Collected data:
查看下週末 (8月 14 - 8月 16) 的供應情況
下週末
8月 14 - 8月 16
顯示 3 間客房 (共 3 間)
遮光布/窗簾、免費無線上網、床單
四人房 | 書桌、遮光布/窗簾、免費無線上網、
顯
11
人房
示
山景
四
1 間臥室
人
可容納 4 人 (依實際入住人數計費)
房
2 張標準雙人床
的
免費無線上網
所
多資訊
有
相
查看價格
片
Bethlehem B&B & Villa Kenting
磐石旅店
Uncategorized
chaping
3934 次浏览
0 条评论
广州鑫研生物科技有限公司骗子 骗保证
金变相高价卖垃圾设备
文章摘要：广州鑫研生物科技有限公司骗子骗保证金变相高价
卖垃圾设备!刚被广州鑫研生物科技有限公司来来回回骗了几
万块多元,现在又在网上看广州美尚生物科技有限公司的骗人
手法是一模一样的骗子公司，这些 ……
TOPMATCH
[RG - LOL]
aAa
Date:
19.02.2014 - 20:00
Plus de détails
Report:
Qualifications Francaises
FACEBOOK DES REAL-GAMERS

...

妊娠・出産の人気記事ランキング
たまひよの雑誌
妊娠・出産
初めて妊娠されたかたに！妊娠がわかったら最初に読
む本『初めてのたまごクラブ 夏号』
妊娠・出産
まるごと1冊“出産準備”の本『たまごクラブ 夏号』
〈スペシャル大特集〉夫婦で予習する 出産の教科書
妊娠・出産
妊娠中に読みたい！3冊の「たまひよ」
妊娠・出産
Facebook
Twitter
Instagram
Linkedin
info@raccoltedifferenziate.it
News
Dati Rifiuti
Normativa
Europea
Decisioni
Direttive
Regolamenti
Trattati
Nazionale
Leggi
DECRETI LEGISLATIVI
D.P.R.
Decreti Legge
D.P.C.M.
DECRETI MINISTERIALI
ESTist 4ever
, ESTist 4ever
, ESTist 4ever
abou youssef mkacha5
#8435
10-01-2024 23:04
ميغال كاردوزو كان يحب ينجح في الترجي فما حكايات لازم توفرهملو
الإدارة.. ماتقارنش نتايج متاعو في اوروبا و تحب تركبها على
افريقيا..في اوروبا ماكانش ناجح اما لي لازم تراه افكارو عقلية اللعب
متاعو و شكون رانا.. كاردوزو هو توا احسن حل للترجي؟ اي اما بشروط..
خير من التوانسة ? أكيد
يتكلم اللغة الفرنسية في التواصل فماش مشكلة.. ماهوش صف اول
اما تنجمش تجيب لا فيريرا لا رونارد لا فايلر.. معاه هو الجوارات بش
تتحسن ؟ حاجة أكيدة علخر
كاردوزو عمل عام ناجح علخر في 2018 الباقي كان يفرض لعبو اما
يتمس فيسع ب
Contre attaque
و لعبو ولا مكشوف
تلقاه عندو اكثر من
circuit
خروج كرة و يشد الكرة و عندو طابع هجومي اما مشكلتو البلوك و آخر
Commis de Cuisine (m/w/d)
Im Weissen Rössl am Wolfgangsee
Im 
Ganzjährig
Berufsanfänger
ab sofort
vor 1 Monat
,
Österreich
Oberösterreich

* WHAT IS BEING ASKED *
Locate the word "لازم" in the entries, and copy every line where it is found.

* RESULT FOR THIS TASK *
ميغال كاردوزو كان يحب ينجح في الترجي فما حكايات لازم توفرهملو
افريقيا..في اوروبا ماكانش ناجح اما لي لازم تراه افكارو عقلية اللعب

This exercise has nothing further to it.